The childhood obesity epidemic of the past few decades has matured. Our state’s young adults will soon be forced to cope with a new reality: The growing diabetes epidemic is going to cost us — and cost us big — both financially and in human suffering.
Diabetes is already the leading cause of high health care costs in the US. Annual medical expenses for people with diabetes are, on average, $7,900 more than for people without diabetes, adding up to more than $100,000 in a lifetime. Devastating conditions like blindness, amputations, kidney failure, nerve damage, heart disease, and related complications drive these costs.
Diabetes costs the people of California about $24.5 billion each year. This could rise another $15 billion by the middle of our next governor’s first term. Remarkably, California spends only three cents per person each year on diabetes prevention — all federal funds. That’s less than any other state.
Chasing New York
Fortunately, there are simple fixes we can make to turn down the heat. At minimum, we can catch up to other large states like New York, which invests 42 cents per capita per year. With California’s population, that rate would raise many millions of dollars for diabetes prevention programs that make living a healthy life easier and more affordable.
There is much we can and must do, particularly in low-income communities and communities of color where diabetes rates are highest: improve school food, expand the availability of nutrition education and support, help more farmers markets get electronic benefit transfer (EBT) machines to accept food stamp dollars, invest in walkable sidewalks, create more public bicycle systems, and expand access to safe parks. But not everything can be done with what the state budget allows, so it is also vital to ensure a sustainable funding source for this important work, such as through statewide soda taxes. A tax of two cents per ounce could raise more than $2 billion a year for diabetes prevention.
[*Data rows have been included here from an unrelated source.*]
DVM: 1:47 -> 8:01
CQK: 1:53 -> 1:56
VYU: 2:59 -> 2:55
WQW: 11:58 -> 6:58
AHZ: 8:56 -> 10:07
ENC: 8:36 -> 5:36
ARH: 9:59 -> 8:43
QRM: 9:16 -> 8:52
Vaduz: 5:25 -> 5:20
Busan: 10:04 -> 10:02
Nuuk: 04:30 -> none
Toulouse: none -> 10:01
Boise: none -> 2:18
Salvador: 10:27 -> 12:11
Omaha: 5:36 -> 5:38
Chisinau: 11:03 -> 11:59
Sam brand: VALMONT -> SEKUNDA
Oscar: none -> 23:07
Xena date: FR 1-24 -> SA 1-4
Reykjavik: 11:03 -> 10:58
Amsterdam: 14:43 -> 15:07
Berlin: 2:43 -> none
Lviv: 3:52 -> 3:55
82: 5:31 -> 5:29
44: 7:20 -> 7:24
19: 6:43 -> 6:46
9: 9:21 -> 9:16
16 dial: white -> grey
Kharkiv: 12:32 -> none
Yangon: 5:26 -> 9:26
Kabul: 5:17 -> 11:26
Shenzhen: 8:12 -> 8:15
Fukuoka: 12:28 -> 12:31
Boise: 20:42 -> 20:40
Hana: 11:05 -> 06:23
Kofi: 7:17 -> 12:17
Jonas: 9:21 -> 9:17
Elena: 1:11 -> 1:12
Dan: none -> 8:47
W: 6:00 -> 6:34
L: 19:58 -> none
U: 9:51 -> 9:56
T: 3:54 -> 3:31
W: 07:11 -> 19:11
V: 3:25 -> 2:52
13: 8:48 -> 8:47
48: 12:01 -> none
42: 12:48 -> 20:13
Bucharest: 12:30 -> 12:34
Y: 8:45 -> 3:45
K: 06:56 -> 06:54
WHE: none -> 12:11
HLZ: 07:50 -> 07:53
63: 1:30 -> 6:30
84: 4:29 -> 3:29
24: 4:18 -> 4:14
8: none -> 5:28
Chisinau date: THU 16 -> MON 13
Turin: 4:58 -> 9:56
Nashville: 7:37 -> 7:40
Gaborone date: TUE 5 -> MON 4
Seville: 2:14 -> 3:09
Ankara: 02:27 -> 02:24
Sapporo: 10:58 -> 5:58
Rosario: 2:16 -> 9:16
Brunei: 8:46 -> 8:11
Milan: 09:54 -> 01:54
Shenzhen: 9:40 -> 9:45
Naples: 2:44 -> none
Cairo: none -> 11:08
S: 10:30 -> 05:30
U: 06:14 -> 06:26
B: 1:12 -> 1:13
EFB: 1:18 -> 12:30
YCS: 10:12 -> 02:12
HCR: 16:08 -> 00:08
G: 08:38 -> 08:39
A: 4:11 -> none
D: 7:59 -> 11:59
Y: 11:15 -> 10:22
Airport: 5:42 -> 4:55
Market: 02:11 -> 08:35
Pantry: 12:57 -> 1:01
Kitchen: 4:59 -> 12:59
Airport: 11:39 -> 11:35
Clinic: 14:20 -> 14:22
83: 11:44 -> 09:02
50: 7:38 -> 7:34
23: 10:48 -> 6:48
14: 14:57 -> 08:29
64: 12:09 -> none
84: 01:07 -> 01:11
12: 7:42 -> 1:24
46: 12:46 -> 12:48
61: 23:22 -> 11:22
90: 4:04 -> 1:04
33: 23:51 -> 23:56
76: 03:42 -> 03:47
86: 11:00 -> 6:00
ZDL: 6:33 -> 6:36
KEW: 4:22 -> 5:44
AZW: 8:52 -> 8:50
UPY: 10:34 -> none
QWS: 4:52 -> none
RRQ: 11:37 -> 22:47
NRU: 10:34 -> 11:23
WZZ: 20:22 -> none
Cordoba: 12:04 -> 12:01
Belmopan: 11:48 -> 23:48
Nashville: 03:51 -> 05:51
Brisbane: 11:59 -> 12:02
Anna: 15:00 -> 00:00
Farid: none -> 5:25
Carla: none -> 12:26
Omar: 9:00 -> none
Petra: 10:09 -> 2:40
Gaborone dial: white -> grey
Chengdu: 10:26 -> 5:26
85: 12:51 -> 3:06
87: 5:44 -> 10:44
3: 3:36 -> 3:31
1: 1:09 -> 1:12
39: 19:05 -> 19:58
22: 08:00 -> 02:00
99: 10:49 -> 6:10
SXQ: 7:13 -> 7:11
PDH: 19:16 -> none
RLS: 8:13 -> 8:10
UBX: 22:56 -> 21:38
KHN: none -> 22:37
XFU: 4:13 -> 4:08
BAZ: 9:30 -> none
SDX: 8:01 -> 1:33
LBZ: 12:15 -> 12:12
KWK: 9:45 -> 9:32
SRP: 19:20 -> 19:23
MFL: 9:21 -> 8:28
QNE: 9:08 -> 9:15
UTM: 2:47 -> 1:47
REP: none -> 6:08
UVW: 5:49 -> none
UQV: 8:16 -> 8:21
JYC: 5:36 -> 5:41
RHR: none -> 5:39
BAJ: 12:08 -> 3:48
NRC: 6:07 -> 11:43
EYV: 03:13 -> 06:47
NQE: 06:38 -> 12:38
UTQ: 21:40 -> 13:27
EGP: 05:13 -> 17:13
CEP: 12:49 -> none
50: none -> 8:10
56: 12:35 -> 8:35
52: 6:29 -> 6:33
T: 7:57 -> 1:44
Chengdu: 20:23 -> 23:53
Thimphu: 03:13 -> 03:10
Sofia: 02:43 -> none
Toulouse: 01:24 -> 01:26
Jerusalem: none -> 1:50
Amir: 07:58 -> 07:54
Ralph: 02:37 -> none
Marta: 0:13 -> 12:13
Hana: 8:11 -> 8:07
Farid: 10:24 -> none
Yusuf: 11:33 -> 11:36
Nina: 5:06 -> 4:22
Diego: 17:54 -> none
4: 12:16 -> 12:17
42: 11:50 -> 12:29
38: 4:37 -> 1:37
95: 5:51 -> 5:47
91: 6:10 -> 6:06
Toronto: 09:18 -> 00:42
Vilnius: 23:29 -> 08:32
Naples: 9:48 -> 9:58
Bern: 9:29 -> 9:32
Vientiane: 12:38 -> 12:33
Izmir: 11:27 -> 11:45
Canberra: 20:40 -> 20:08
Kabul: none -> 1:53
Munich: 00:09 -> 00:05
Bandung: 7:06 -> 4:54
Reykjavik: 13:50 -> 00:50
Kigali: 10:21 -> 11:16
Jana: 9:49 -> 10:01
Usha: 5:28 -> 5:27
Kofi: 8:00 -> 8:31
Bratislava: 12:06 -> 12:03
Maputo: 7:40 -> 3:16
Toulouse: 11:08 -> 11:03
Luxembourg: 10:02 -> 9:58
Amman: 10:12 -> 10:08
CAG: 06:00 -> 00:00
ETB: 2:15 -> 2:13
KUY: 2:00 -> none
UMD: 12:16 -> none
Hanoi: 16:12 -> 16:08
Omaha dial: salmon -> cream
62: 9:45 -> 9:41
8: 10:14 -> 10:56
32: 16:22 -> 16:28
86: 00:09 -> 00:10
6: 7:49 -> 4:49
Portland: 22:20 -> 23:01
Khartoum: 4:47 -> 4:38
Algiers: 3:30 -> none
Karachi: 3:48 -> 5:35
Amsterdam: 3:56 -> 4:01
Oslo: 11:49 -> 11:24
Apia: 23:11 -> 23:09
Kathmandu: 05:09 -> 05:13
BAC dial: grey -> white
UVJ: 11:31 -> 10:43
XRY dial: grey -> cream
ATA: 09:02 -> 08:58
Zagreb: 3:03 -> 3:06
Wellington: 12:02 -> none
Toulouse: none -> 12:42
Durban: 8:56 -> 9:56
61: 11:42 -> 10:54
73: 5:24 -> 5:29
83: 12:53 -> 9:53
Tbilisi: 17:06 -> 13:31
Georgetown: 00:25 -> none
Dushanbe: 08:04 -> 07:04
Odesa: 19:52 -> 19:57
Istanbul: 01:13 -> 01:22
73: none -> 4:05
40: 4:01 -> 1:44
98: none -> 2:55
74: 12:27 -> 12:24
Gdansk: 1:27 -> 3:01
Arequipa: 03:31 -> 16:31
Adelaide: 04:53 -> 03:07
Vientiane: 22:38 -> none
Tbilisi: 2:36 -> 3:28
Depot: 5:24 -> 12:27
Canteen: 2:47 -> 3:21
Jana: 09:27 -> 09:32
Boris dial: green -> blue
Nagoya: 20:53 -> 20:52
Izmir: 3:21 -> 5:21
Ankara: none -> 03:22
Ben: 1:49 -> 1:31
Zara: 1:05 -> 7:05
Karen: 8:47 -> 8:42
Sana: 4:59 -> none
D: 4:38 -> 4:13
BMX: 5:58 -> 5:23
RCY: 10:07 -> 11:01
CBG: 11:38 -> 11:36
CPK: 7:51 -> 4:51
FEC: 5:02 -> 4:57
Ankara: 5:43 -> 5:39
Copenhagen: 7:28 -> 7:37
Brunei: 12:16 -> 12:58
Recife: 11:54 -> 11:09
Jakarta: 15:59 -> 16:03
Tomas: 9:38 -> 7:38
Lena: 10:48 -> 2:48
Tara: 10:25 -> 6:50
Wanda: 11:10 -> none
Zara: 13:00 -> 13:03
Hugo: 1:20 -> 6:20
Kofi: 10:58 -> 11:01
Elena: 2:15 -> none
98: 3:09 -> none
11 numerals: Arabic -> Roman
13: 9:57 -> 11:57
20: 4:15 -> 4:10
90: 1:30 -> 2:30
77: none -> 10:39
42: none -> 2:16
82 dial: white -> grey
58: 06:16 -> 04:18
If we truly want to demonstrate that we take this problem seriously, we need to make a major investment in an equity-focused diabetes prevention campaign on par with the state’s tobacco control program. Even $100 million to fight diabetes would be a drop in the bucket compared to what Medi-Cal is already paying to treat the disease and how much more it will cost only five years from now.
We can also make it easier and less costly for people to access and participate in the US Centers for Disease Control and Prevention diabetes prevention program. This program is a structured lifestyle modification regimen that helps people eat less and exercise more to bring down blood-sugar levels. Currently, Medi-Cal and most private insurers don’t reimburse for the program, even though it’s been clinically proven effective 58% to 70% of the time and can cost as little as a couple hundred dollars per year. A small change in state or national regulations could fix this, and providers are beginning to line up to fill the impending demand.
Finally, we need to make sure that our children have the opportunity to get off to a healthy start. We need to encourage children to drink water instead of sugar-sweetened beverages, and we need to make sure that every child has quality physical education. If we start with these few simple strategies, we can turn down the heat on diabetes and save ourselves and our children. Prediabetes is completely reversible. It is time to make it a top statewide priority.
Harold Goldstein is founder and executive director of Public Health Advocates, formerly known as the California Center for Public Health Advocacy. For more than 15 years, the organization has been working closely with state and local partners to address the obesity and diabetes epidemics and to establish groundbreaking programs and policies that build healthier communities and end health disparities. Harold holds a bachelor’s degree in physiology from the University of California, Berkeley, and master’s and doctorate degrees in public health from the University of California, Los Angeles.